Conservation of Sri Lanka’s irreplaceable indigenous flora and fauna together with their natural habitats is a national priority. The Department of Wildlife Conservation (DWC) is the principle government institution responsible for the protection of wildlife resources of the country over its entire land and sea territories. DWC also bears the legal authority to establish and manage the network of Wildlife Protected Areas (WLPAs) of the country, which at present exceeds a total area of 8500 km2; 13% of Sri Lanka’s land surface. Following table illustrates the categories and the quantities of wildlife protected areas that have been declared by Department of Wildlife Conservation.
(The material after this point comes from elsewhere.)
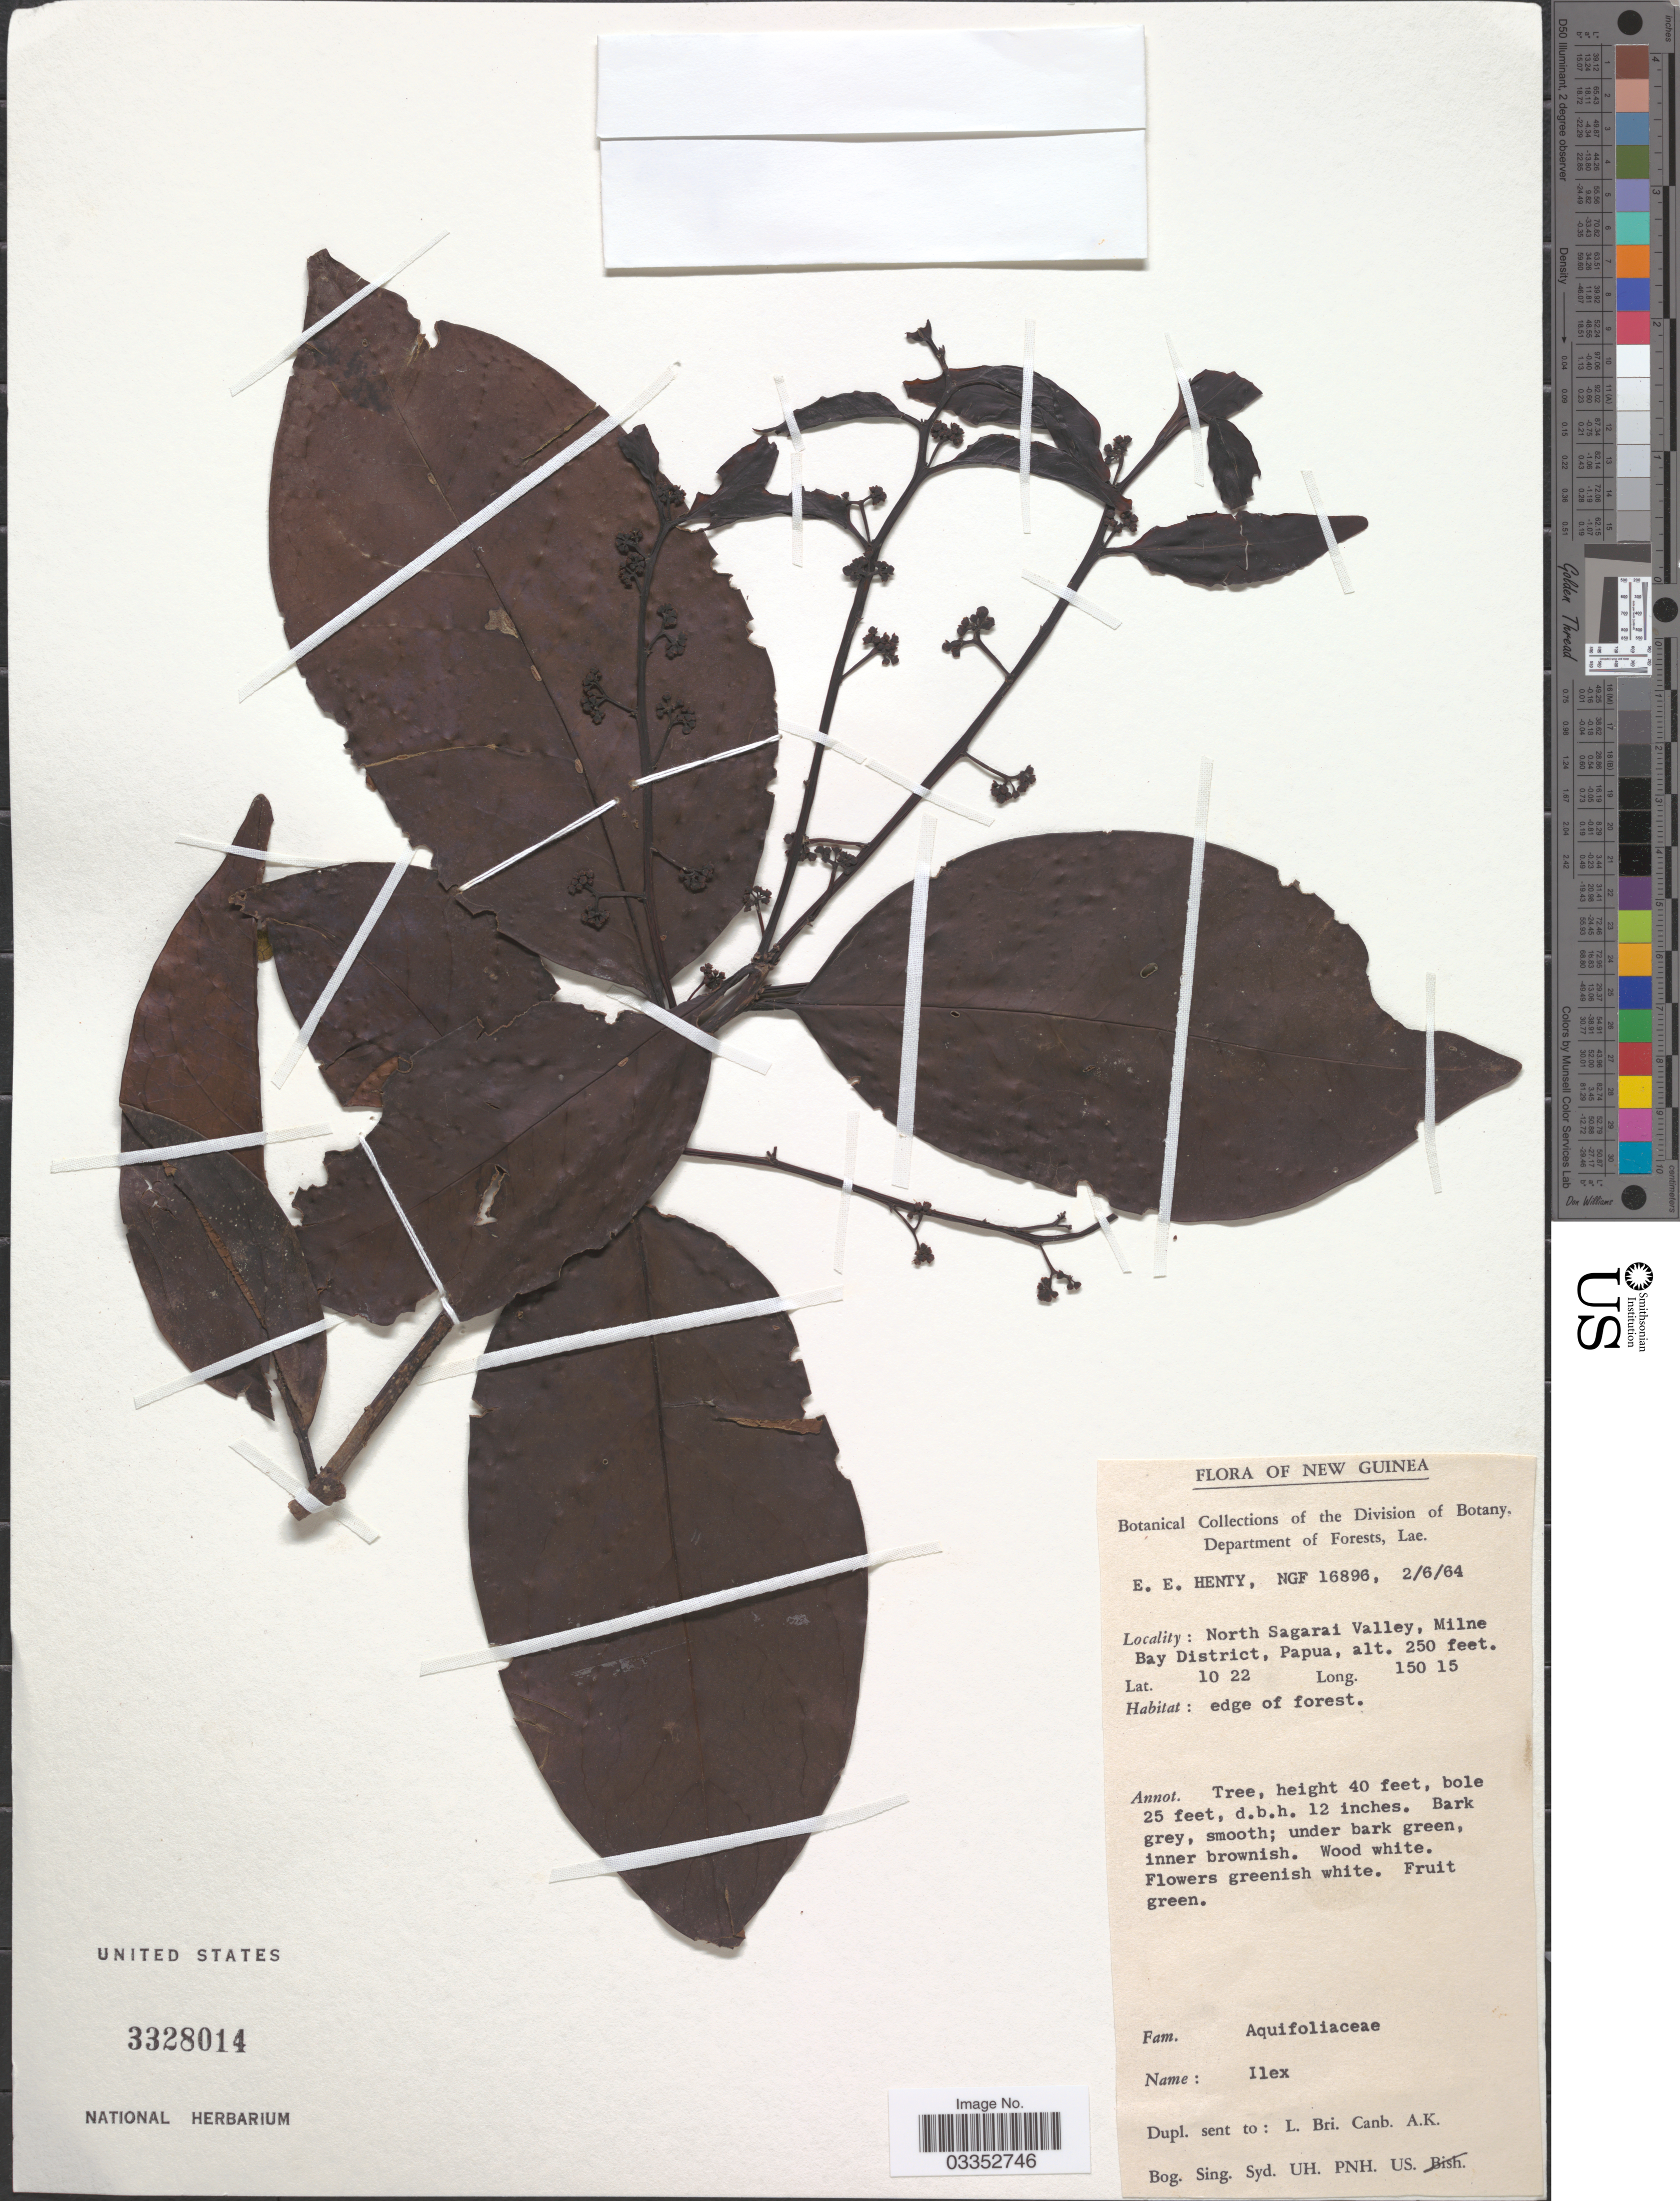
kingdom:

Apart from preserving the biological resources rich in diversity together with their natural habitats, the network of WLPAs protects almost all the large scale reservoirs of the country which provide water for agriculture and generation of hydro-power. Since 1950s, all the reservoirs in the GalOyaValley including Senanayake Samudra, all Mahaweli reservoirs and those fed with Mahaweli water in the Central and North Central Provinces, all the reservoirs in the Southern Part of the country including Udawalawa, Mau Ara, Lunugamvehera and Veheragala, are protected together with their catchment areas, within the network of WLPAs. Total number of reservoirs which provides water for agriculture and Hydro-power generation within the WLPAs exceeds 40.

Upper catchments of the major rivers of Sri Lanka, viz. Mahaweli, Kalu, Kelani and Walawe also fall within the Wildlife reserves such as Peak Wilderness Nature Reserve and Horton Plains National Park.

Main functions of the DWC can be broadly listed as follows;

  • To develop national strategic plans and programmes for conservation of wildlife keeping in line with the appropriate national and international policies.
  • To protect representative samples of all ecosystems, including sites of special scientific interest; expand and link protected areas wherever necessary to ensure the survival of viable populations of wildlife.
  • To identify, classify and manage all protected areas, based on appropriate scentific research and regulations, and then monitor the status of each protected area.
  • To prepare and implement recovery plans for endangered species.
  • To facilitate eco-tourism in PAs, with due consideration to the conservation of the ecosystems concerned.
  • To implement the Fauna and Flora Protection Ordinance and other regulations to minimize illegal exploitation of wildlife resources.
  • To encourage scientific research relevant to the management of the wildlife resources in Sri Lanka.
  • To strengthen the capabilities of the staff of the DWC through the provision of training, encouragement and motivation.
  • To promote conservation through education and awareness programmes.
  • To encourage public participation in conservation activities and assist the communities living around PAs to improve their socio-economic conditions, in order to reduce dependency on PA resources.